## THE TASK:
Determine how many lines in the entries below hold "دوازدهم". Respond with that number only.
(Beginning of EXCERPTED DATA)
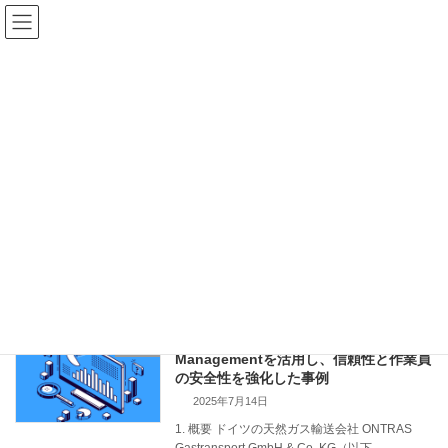
コ
ナ
ン
ビ
テ
ゲ
ン
ー
ツ
シ
へ
ョ
ス
ン
お役立ち記事投稿
キ
に
ッ
移
プ
動
トップページ
お役立ち記事投稿
Field Service Management
Field Service Management
ONTRAS社がSAP Field Service
SAP
Managementを活用し、信頼性と作業員
の安全性を強化した事例
2025年7月14日
1. 概要 ドイツの天然ガス輸送会社 ONTRAS
Gastransport GmbH & Co. KG（以下、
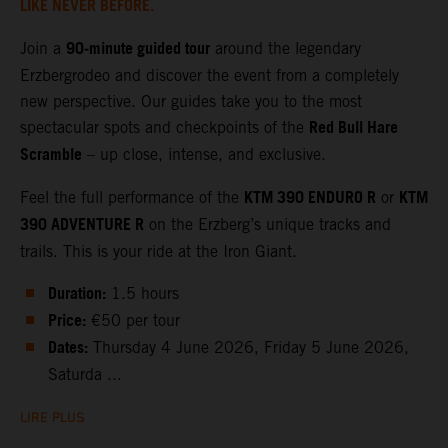
LIKE NEVER BEFORE.
90‑minute guided tour
Join a
around the legendary
Erzbergrodeo and discover the event from a completely
new perspective. Our guides take you to the most
Red Bull Hare
spectacular spots and checkpoints of the
Scramble
– up close, intense, and exclusive.
KTM 390 ENDURO R
KTM
Feel the full performance of the
or
390 ADVENTURE R
on the Erzberg’s unique tracks and
trails. This is your ride at the Iron Giant.
Duration:
1.5 hours
Price:
€50 per tour
Dates:
Thursday 4 June 2026, Friday 5 June 2026,
Saturda ...
LIRE PLUS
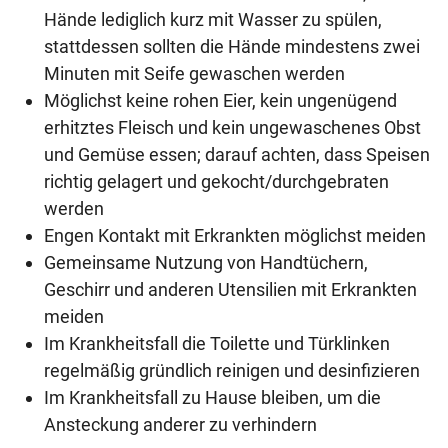
Hände lediglich kurz mit Wasser zu spülen,
stattdessen sollten die Hände mindestens zwei
Minuten mit Seife gewaschen werden
Möglichst keine rohen Eier, kein ungenügend
erhitztes Fleisch und kein ungewaschenes Obst
und Gemüse essen; darauf achten, dass Speisen
richtig gelagert und gekocht/durchgebraten
werden
Engen Kontakt mit Erkrankten möglichst meiden
Gemeinsame Nutzung von Handtüchern,
Geschirr und anderen Utensilien mit Erkrankten
meiden
Im Krankheitsfall die Toilette und Türklinken
regelmäßig gründlich reinigen und desinfizieren
Im Krankheitsfall zu Hause bleiben, um die
Ansteckung anderer zu verhindern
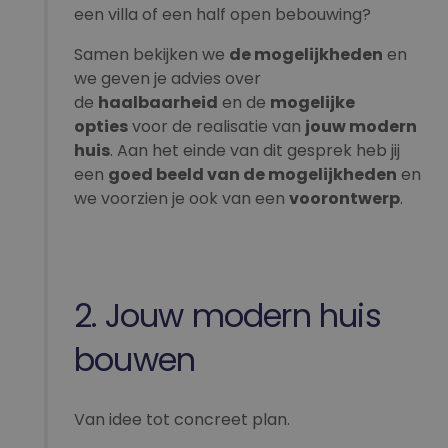
een villa of een half open bebouwing?
Samen bekijken we
de mogelijkheden
en
we geven je advies over
de
haalbaarheid
en de
mogelijke
opties
voor de realisatie van
jouw modern
huis
. Aan het einde van dit gesprek heb jij
een
goed beeld van de mogelijkheden
en
we voorzien je ook van een
voorontwerp
.
2. Jouw modern huis
bouwen
Van idee tot concreet plan.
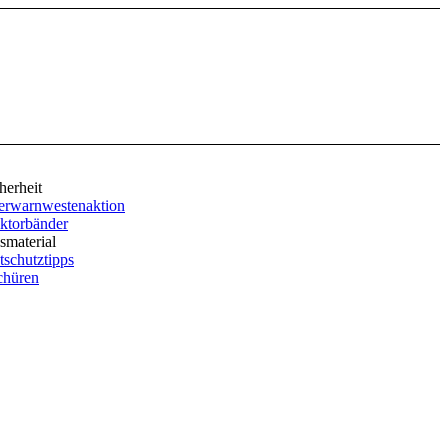
herheit
erwarnwestenaktion
ktorbänder
smaterial
tschutztipps
chüren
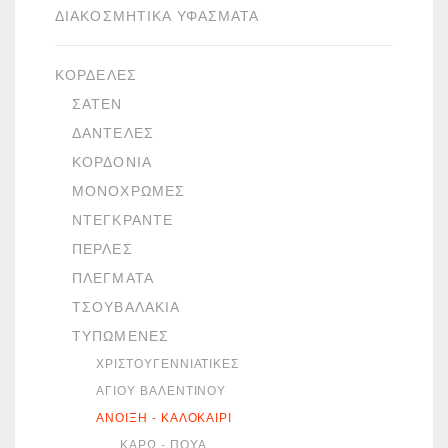
ΔΙΑΚΟΣΜΗΤΙΚΆ ΥΦΆΣΜΑΤΑ
ΚΟΡΔΈΛΕΣ
ΣΑΤΈΝ
ΔΑΝΤΈΛΕΣ
ΚΟΡΔΌΝΙΑ
ΜΟΝΌΧΡΩΜΕΣ
ΝΤΕΓΚΡΑΝΤΈ
ΠΈΡΛΕΣ
ΠΛΈΓΜΑΤΑ
ΤΣΟΥΒΑΛΆΚΙΑ
ΤΥΠΩΜΈΝΕΣ
ΧΡΙΣΤΟΥΓΕΝΝΙΆΤΙΚΕΣ
ΑΓΊΟΥ ΒΑΛΕΝΤΊΝΟΥ
ΆΝΟΙΞΗ - ΚΑΛΟΚΑΊΡΙ
ΚΑΡΏ - ΠΟΥΆ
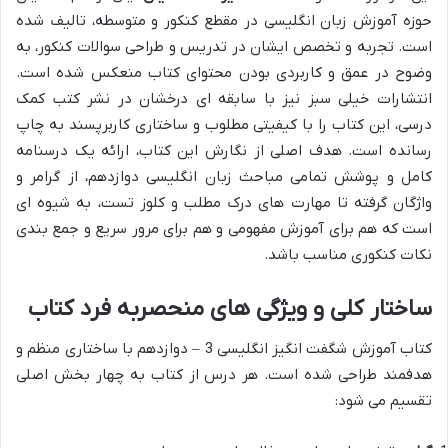
حوزه آموزش زبان انگلیسی در مقطع کنکور و متوسطه، تالیف شده
است. تجربه و تخصص ایشان در تدریس و طراحی سوالات کنکور، به
وضوح در عمق و کاربردی بودن محتوای کتاب منعکس شده است.
انتشارات خیلی سبز نیز با سابقه ای درخشان در نشر کتب کمک
درسی، این کتاب را با کیفیتی مطلوب و ساختاری کاربرپسند به چاپ
رسانده است. هدف اصلی از نگارش این کتاب، ارائه یک درسنامه
کامل و پوشش تمامی مباحث زبان انگلیسی دوازدهم، از گرامر و
واژگان گرفته تا مهارت های درک مطلب و کلوز تست، به شیوه ای
است که هم برای آموزش مفهومی و هم برای مرور سریع و جمع بندی
نکات کنکوری مناسب باشد.
ساختار کلی و ویژگی های منحصربه فرد کتاب
کتاب آموزش شگفت انگیز انگلیسی 3 – دوازدهم با ساختاری منظم و
هدفمند طراحی شده است. هر درس از کتاب به چهار بخش اصلی
تقسیم می شود:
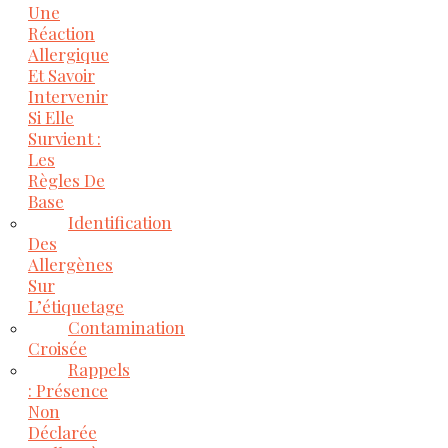
Une
Réaction
Allergique
Et Savoir
Intervenir
Si Elle
Survient :
Les
Règles De
Base
Identification
Des
Allergènes
Sur
L’étiquetage
Contamination
Croisée
Rappels
: Présence
Non
Déclarée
(End of EXCERPTED DATA)
## EXPECTED OUTPUT:
2